Wandering Neanderthals
by Heather Pringle
June 9, 2008
Welcome to the first installment of my new blog! Over the coming months, I’ll be writing and commenting regularly here on the world of archaeology. I’ll take you with me behind the scenes to look at some cool breaking stories, and I’ll share my thoughts on research and controversies that are making the news.
I’d like to kick things off today with a tale of wandering Neanderthals. For years, researchers have debated over whether our ancient kinfolk were simple homebodies or early gadabouts. Some archaeologists suggested that Neanderthal bands seldom ventured much farther than three miles away from their camps and caves–an idea based largely on studies of the quarries that Neanderthals frequented to get stone for their tools. This notion fitted perfectly with old-school views of Neanderthals as lumbering dullards. But other archaeologists have taken issue with this, suggesting that Neanderthals tracked reindeer herds great distances in Ice Age Europe.

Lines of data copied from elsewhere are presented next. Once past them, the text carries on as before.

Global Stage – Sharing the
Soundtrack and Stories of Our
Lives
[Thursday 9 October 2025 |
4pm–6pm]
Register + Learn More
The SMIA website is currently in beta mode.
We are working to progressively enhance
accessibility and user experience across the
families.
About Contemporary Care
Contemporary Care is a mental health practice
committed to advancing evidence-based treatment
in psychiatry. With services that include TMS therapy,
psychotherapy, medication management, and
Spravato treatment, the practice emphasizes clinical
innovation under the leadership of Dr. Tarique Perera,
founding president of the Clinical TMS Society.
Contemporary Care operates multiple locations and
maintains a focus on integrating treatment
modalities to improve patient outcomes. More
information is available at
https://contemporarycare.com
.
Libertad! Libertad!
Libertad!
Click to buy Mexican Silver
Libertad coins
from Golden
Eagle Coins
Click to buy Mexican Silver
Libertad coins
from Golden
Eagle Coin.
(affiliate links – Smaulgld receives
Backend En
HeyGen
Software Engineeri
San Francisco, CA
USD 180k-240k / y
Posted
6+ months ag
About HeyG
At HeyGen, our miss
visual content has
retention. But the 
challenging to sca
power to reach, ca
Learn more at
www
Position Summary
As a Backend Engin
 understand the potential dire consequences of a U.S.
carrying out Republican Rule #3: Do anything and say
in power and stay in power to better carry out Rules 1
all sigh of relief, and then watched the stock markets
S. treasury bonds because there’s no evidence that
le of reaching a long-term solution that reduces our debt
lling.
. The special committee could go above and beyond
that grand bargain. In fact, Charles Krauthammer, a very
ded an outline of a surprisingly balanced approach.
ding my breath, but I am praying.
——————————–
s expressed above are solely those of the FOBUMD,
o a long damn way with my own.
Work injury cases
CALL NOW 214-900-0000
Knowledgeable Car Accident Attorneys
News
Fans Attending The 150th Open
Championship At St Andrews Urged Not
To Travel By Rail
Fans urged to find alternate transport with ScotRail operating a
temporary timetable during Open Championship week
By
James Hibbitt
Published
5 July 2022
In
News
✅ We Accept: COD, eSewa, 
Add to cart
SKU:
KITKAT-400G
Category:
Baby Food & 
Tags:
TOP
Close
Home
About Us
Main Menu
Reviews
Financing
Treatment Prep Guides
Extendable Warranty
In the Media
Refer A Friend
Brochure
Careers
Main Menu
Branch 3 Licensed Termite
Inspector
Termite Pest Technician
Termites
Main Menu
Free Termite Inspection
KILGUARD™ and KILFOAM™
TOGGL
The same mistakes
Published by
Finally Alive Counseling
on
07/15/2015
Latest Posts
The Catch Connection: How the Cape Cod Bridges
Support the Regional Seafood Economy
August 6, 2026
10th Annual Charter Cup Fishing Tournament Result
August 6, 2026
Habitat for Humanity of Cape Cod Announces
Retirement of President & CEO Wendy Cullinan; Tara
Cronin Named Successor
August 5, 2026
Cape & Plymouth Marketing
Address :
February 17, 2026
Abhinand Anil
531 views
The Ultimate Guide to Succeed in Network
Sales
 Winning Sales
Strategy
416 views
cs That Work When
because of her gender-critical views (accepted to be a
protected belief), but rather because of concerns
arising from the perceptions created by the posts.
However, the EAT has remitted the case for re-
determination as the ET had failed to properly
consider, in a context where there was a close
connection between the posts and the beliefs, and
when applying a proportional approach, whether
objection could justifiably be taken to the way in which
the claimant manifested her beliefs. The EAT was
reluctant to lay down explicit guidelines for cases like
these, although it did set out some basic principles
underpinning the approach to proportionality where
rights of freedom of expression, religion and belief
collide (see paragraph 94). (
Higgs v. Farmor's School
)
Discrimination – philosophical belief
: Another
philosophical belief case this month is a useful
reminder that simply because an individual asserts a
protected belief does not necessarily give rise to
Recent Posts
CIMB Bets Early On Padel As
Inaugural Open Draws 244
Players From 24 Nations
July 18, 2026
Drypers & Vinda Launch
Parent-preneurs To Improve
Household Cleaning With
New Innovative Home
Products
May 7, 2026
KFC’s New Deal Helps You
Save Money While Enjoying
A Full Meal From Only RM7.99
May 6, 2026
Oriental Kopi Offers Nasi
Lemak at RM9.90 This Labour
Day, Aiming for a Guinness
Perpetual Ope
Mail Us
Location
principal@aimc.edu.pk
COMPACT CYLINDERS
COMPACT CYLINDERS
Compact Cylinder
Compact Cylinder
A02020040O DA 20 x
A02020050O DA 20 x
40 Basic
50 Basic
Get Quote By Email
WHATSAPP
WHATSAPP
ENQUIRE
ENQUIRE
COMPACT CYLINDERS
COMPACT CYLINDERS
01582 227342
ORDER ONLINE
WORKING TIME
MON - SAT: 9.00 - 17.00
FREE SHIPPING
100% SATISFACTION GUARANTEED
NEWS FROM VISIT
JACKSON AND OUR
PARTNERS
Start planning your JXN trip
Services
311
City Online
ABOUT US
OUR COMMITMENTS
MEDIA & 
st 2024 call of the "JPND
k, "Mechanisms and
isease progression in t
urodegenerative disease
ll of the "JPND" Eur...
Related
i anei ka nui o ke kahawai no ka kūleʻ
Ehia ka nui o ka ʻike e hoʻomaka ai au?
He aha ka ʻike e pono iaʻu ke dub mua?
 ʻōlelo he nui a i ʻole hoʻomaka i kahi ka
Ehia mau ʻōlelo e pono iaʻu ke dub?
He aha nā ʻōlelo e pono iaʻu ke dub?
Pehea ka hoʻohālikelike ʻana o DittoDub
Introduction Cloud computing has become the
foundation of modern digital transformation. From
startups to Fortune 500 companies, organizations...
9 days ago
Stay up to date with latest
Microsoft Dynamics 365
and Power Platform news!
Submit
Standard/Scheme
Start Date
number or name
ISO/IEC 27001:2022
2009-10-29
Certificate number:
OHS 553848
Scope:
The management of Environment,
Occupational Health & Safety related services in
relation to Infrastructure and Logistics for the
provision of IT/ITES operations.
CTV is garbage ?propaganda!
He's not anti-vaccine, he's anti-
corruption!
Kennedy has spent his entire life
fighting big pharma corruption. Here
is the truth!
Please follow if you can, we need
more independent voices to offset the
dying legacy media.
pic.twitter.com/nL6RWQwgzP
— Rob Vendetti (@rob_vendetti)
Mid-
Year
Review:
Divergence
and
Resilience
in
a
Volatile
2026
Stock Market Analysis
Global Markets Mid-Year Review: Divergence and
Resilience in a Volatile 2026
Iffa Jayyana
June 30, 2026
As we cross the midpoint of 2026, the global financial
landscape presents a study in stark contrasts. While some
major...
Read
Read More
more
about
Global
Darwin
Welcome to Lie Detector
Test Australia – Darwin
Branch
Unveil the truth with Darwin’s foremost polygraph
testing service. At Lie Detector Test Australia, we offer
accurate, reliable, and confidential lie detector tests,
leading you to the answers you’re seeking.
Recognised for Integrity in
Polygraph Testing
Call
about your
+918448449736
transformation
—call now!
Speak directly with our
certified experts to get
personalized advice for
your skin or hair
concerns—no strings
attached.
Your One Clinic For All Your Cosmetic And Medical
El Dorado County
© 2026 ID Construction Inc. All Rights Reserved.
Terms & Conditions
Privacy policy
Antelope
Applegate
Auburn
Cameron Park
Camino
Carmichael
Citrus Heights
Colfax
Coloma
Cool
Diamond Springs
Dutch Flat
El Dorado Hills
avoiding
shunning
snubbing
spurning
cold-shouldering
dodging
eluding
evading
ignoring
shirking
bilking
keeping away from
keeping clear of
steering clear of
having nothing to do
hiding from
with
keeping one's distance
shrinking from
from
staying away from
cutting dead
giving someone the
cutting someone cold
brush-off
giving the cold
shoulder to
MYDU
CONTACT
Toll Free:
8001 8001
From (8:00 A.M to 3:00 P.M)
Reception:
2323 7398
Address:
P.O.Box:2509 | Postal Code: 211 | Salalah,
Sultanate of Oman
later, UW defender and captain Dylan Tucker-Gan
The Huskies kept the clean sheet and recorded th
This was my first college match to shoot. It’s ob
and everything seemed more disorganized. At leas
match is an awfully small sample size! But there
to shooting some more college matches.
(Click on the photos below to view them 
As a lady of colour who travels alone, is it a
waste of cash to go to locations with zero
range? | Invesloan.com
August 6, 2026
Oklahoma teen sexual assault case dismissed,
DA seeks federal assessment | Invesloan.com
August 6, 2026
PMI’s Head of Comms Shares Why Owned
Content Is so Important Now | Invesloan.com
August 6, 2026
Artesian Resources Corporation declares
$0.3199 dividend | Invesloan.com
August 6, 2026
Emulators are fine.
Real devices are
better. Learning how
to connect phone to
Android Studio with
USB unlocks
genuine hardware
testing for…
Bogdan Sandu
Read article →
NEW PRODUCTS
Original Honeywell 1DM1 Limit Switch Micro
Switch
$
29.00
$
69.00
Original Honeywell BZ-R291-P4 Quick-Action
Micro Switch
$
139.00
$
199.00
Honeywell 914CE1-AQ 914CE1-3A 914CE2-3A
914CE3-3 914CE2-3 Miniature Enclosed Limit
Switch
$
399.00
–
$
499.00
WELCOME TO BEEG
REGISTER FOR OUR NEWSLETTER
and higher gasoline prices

Now it looks like some of these ancient humans did indeed ramble and rove. While I was talking last week with Michael Richards, a stable isotope expert at Max Planck Institute for Evolutionary Anthropology in Germany, he mentioned an early result from a major new study. Richards and his team are currently looking at the strontium isotope ratios in the teeth of nearly 100 Neanderthals from sites scattered across Europe. Strontium isotopes from the bedrock lace groundwater and soil in telltale ratios, and these values serve as geographical locators. The team published their initial findings in the new issue of the Journal of Anthropological Science, noting that the first Neanderthal they tested had journeyed more than 12 miles as a child. But Richards told me last week that the team was too cautious in this conclusion. He has now discovered that isotopic values from that first Neanderthal tooth point to travels as much as 300 miles away.
So Neanderthals did indeed do some major trekking. Chalk another one up for our much maligned kin.